La noche se cernía con un silencio denso sobre la ciudad. La lluvia se había detenido, pero el cielo seguía cubierto, como si aún se negara a dejar entrar la luz.
Azrael caminaba sin rumbo. No sabía a dónde iba, solo sentía la necesidad de moverse. Había algo que se removía dentro de él, una incomodidad creciente, como si su propia esencia se hubiera quebrado.
Se sentía atrapado entre dos mundos.
El deber, la obediencia, la eternidad…
Y luego, ese calor humano. Las emociones. Las miradas. Isabella.
Y Sophie.
Sophie soñó otra vez.
Pero esta vez no despertó asustada.
Estaba en un campo cubierto de flores blancas, bajo un cielo dorado. A su lado, un hombre de ojos oscuros sostenía su mano.
No hablaban, no hacía falta. Solo se miraban.
Y el amor que sentía no se parecía a nada terrenal.
Despertó con lágrimas en los ojos, temblando.

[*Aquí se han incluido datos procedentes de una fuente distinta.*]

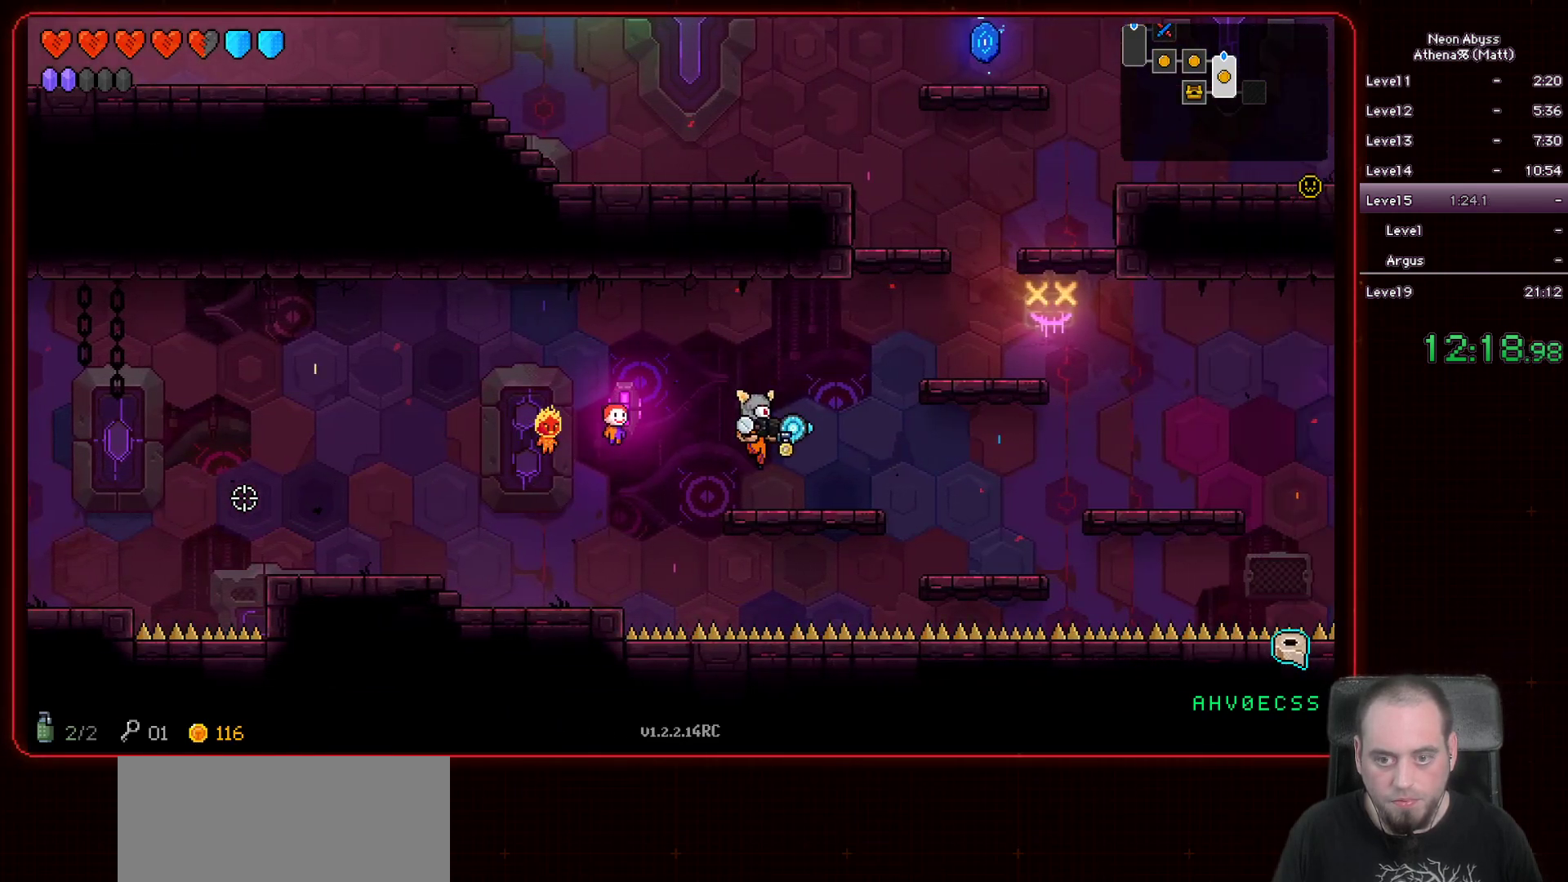
{"keys": ["d"], "mouse": [], "events": [[33, "space", "down"], [150, "space", "up"]]}
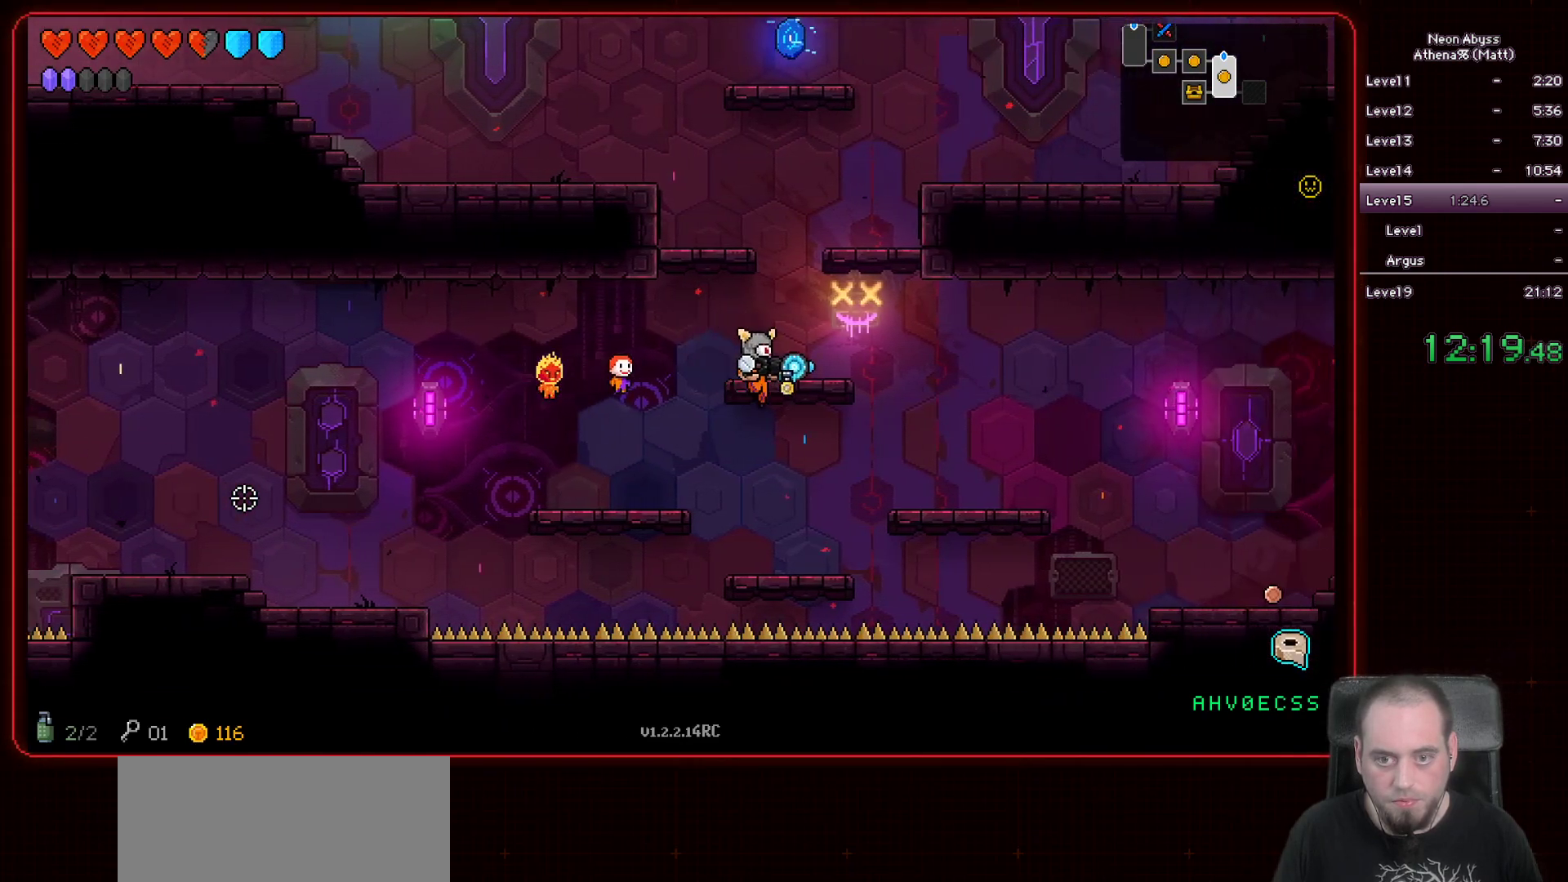
{"keys": ["d", "space"], "mouse": [], "events": [[267, "space", "down"]]}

Sabía que ese sueño no era una invención de su mente. Era un recuerdo.
Isabella hojeaba su cuaderno de bocetos. Siempre había dibujado rostros sin nombre, figuras envueltas en sombras. Pero desde que conoció a Azrael, los trazos cambiaron.
Ahora, sin darse cuenta, lo dibujaba a él.
Su rostro, sus ojos, la intensidad de su expresión… todo estaba en el papel.
Cerró el cuaderno con fuerza. No quería admitirlo, pero su corazón lo sabía.
Estaba empezando a sentir algo que no entendía. Algo profundo. Peligroso.
—¿Por qué me miraste así aquella vez? —susurró al aire—. Como si me conocieras de antes.
Esa noche, Sophie salió en busca de respuestas. El libro antiguo le había dejado más dudas que certezas. Caminó hasta el mismo parque donde había visto una figura lejana días atrás.
Y entonces lo vio.
Azrael, sentado bajo un árbol, con la mirada perdida en el cielo.
No sabía cómo, pero supo que era él.
Se acercó con cautela, con el corazón en un puño.
—Tú… eres real —murmuró.
Azrael giró el rostro. Sus ojos se encontraron por primera vez.
Y por un instante, el tiempo se detuvo.
Los recuerdos golpearon a Sophie como un relámpago: un templo, una caída, una promesa rota.
Azrael sintió un escalofrío. Algo en ella lo sacudió desde lo más profundo. Era como si su alma la reconociera… aunque su mente no lo hiciera.
—¿Quién eres? —preguntó él, con voz baja.
Sophie no supo qué responder.
Solo lo miró, con una mezcla de dolor y alivio.
—Te he buscado toda mi vida —dijo finalmente—. Aunque no sabía por qué.
En ese mismo instante, muy lejos de allí, una grieta se abría en el cielo.
Gabriel lo sintió desde el otro lado del velo. El equilibrio comenzaba a romperse.
La conexión entre el cielo y la tierra se estaba debilitando. Y todo giraba en torno a una verdad que aún no había sido revelada.
El amor. La caída. La elección.
Y Azrael… el ángel que no debía sentir.
Elías encendió una vela más en su altar secreto. Miró al cielo con los ojos llenos de una sabiduría antigua.
—El fuego ya arde. Y no hay forma de apagarlo sin que algo se consuma.
Sabía que todo lo que había permanecido dormido durante siglos… estaba por despertar.